- **WORK INSTRUCTIONS**
1. According to the blog post about work, how many days of the week did the writer's first office rotation in April last?
2. Extend the blog post about work from the point where it stops.

Sunday, June 05, 2022

8 Weeks

It's been a while since I've done any updates about work. The last time I'd mentioned anything, I was the only person doing sourcing for information for our CAD builds. That wasn't a lot different than what they do for photography for the catalog, so they added me to the photography & art direction team for doing that kind of thing, too!!! Towards the end of last year, they started discussing returning to the office. The plan was to have various teams come in for a few days each month on a rotating schedule. The only thing is, the rest of my team is located back east. I don't mind, I'll head back a few times a year!!! Instead of doing that, though, they decided to transfer me to a department that is represented locally. They trained me for a customer service position, dealing with e-mail and text contacts. Since the beginning of the year I trained in that department, and then was working doing that. April was my first rotation coming into the office for three days of the week. The second day, they called me in, and told me that they've been struggling in my old department, and asked if I could, on a temporary basis, come back and help out.

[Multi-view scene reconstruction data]

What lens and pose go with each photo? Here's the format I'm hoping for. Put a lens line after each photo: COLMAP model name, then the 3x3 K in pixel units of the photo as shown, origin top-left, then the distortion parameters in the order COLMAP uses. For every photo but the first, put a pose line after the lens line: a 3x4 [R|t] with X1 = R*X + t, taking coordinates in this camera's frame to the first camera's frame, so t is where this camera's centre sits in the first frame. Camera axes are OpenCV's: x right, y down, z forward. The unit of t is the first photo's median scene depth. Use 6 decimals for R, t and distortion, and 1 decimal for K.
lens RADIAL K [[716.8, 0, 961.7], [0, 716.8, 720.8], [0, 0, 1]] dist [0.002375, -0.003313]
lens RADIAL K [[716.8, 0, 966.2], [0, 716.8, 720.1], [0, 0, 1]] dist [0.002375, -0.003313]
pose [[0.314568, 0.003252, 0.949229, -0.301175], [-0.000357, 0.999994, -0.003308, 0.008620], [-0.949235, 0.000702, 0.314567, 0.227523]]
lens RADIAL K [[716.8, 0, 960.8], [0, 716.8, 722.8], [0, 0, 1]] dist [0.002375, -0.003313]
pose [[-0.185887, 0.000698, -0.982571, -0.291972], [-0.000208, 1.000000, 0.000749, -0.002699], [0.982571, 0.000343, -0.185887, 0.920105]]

- **RESPONSES BY TASK**
1. Three days of the week.

2.
This is one of the first of my old friends that I saw when I came back. He's the one that I'd gone to see Brian Fallon with a few years back, and he wanted to get a selfie with me to send to his girlfriend, who occasionally asks after me!!!

The opinion of several of my co-workers was that I would probably be there longer than the time they had specified, the 8 weeks mentioned in the title. They took a couple of days an re antiquated me with the process and show me the changes. After that, I was able to get back into my old role fairly easy. I told my co-workers it was like getting back on the world's worst bicycle!!! All the old aches and pains came back to me, too!!! Since I wasn't working from home, I wasn't seeing the cat, and one day on break I spotted this shaggy fellow out in the quad, so I got a picture of it!!!

I don't know if I've ever made mention, but one of the break rooms features a cool curved glass block wall. It used to have a couch, but they took it out on account of the Wuhan. One day I went in and both the chairs were taken, and I asked if I was going to have to sit on the floor. One of the girls I work with said they would lay back with their legs up the wall, and it would give them a good stretch on your back and legs. That sounded good, so I tried it, and after that, almost every day I'd do that on my afternoon break!!!

Of course, I was finally getting my steps in every day, so I would get my Pokemon GO buddy out. One day, I tried getting my buddy out while reclined against the glass block wall, and this is what a mamoswine looks like from underneath!!!

And the same mamoswine down one of the asiles.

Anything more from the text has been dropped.